* START LISTING *
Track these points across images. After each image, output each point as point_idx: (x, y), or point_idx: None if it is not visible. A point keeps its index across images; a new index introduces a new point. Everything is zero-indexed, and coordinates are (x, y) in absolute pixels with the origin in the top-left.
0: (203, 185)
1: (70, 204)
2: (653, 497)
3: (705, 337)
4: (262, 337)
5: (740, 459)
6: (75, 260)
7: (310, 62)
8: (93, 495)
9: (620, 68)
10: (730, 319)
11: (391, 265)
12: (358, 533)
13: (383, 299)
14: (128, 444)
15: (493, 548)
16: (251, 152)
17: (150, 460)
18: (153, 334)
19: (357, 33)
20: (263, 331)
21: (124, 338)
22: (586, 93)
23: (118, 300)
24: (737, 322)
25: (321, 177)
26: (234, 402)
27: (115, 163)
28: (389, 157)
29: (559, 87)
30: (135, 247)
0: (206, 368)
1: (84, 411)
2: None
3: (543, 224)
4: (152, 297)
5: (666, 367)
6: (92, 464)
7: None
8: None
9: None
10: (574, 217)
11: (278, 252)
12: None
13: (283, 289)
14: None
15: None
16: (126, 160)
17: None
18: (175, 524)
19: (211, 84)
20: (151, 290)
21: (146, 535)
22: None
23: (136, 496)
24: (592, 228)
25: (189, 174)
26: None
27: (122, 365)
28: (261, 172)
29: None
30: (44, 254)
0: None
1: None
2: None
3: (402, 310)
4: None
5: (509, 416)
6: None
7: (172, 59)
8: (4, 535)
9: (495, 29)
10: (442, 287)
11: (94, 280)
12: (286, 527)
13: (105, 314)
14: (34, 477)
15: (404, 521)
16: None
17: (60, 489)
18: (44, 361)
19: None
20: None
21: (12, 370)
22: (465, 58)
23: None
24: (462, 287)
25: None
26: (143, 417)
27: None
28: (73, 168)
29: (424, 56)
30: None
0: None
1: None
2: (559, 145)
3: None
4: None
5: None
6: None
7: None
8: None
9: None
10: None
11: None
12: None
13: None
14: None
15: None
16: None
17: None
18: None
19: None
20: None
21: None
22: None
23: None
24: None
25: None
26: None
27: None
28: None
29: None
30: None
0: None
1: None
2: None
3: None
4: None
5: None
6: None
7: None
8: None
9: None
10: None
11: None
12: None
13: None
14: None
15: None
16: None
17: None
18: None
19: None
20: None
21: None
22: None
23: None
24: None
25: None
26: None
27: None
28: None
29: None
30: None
* END LISTING *
Please retype the entries above, character for character, from the first line up to and including the line with "21: (124, 338)".

• _WRITTEN SOLUTION_
Track these points across images. After each image, output each point as point_idx: (x, y), or point_idx: None if it is not visible. A point keeps its index across images; a new index introduces a new point. Everything is zero-indexed, and coordinates are (x, y) in absolute pixels with the origin in the top-left.
0: (203, 185)
1: (70, 204)
2: (653, 497)
3: (705, 337)
4: (262, 337)
5: (740, 459)
6: (75, 260)
7: (310, 62)
8: (93, 495)
9: (620, 68)
10: (730, 319)
11: (391, 265)
12: (358, 533)
13: (383, 299)
14: (128, 444)
15: (493, 548)
16: (251, 152)
17: (150, 460)
18: (153, 334)
19: (357, 33)
20: (263, 331)
21: (124, 338)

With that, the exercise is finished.